Of course, it's blackmail: The government in Ankara openly threatened that if the EU did not allow Turkish citizens to travel visa-free to the EU, they would no longer take any refugees back from Greece.

But for blackmail to work, there are always two parties involved: those who blackmail and those who have put themselves into the position to be blackmailed. Erdogan's government must be given something for the concessions made to Europe – even if it is difficult for many Europeans now to pay the price.

Are we only just now discovering Erdogan's anti-democratic politics?

Europeans shouldn't pretend as though they are just now suddenly realizing through the visa liberalization that Turkey under Erdogan's leadership has been walking further away from the path of democracy. If they had been reading their own annual reports regarding advancements, they would have long seen these problems detailed. But the autocrat on the Bosphorus was socially acceptable as long as he was the person to make a deal regarding refugees.

In some EU countries, including Germany, the pressure domestically was so enormous that the governments were ready to overlook the spots on his democratic waistcoat, so to speak.

Porträt - Barbara Wesel

DW's Barbara Wesel

Looking at it from the other perspective: Turkey has taken in around two million Syrian refugees. Even as some of them live there in miserable conditions, why would Turkey agree to take in even more refugees from Syria when they don't get anything in return?

The three billion euros that the Europeans agreed to doesn't actually flow directly into the government coffers but instead goes into projects to better take care of the refugees in the country. Where else would the motivation for the Turkish government come from if not a political triumph, one that finally garners from the EU the right to visa-free travel that has been sought for decades?

Turkey didn't have to pistol-whip the Europeans to get its way in the deal to return refugees. Just the opposite: it was a desperate attempt made by Angela Merkel to prevent the implosion of Europe as a result of the refugee crisis. She endured embarrassing appearances with President Erdogan, let herself be rebuffed and, of course, knew that there would be a price to pay for this business. Her friends in the party shouldn't play as if they are political virgins and declare that there shouldn't be a "refugee rebate" for Turkey. Of course there's one! What else could there be?
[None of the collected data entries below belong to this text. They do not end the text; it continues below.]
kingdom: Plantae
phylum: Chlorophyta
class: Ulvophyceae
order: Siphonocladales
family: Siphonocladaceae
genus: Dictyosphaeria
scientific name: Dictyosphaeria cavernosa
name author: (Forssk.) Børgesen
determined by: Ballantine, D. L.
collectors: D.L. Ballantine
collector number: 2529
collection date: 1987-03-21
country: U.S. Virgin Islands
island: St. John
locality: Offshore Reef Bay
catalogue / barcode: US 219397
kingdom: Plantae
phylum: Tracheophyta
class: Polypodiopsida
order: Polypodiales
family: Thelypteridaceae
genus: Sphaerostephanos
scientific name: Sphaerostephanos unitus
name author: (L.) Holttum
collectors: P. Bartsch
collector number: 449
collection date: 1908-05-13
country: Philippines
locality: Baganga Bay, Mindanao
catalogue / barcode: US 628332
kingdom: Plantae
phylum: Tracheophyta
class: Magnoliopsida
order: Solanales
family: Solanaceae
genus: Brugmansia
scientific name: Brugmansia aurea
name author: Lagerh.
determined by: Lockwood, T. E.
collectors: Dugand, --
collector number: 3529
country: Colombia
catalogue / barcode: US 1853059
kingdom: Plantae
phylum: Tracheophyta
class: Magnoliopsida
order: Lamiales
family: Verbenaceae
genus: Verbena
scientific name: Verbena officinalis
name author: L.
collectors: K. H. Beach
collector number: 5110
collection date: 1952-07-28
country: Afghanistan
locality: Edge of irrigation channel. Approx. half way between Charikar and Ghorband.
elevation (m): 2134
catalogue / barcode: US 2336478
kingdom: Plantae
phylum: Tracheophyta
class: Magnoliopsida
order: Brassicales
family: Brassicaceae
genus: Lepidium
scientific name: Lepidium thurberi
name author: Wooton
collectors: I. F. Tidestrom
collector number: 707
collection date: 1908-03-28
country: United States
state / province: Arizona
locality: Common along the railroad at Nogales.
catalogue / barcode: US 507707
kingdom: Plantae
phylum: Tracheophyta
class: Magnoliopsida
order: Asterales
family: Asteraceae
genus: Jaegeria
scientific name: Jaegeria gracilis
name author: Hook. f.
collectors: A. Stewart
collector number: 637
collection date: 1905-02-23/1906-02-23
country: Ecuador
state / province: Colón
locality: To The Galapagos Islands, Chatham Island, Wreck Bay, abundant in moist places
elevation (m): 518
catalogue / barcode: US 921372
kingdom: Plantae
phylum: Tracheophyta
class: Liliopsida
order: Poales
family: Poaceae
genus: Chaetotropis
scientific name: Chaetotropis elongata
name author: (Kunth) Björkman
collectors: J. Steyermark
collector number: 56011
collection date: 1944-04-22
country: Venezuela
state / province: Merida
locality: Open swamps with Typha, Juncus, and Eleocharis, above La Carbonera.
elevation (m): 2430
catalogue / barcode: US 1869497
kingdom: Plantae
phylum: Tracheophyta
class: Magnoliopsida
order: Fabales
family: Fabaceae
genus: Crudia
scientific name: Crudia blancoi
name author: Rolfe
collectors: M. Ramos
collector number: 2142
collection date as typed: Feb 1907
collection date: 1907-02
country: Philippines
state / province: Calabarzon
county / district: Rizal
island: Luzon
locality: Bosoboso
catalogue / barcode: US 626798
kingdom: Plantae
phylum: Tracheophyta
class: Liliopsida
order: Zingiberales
The EU-Turkey refugee deal was a mistake

In Brussels it is now being requested that they come to grips with Turkey and admit themselves that they need to positively influence the politics there. It's nice, if in this way the principal of hope can be held high. But one can also be realistic and say that after years of no one in the EU paying attention to them, Turkey has drifted into undemocratic territory. And that one merely has had to look on helplessly.

Not to be misunderstood: Europe has to criticize the attacks on human rights, the persecution of the Kurds, the court proceedings against journalists from morning to night. And they should apply political and economic pressure in order to dampen Erdogan's dictatorial tendencies.

But the EU never should have agreed to the refugee deal with Turkey under these conditions. It's a dirty deal. And it is a sign of Europe's impoverishment that they have not taken in the number of Syrian refugees as Turkey has done. But to pretend afterwards as if one has suddenly discovered questions about Ankara's democratic credentials is simply hypocritical.

Whoever places the order has to pay the bill - even in politics.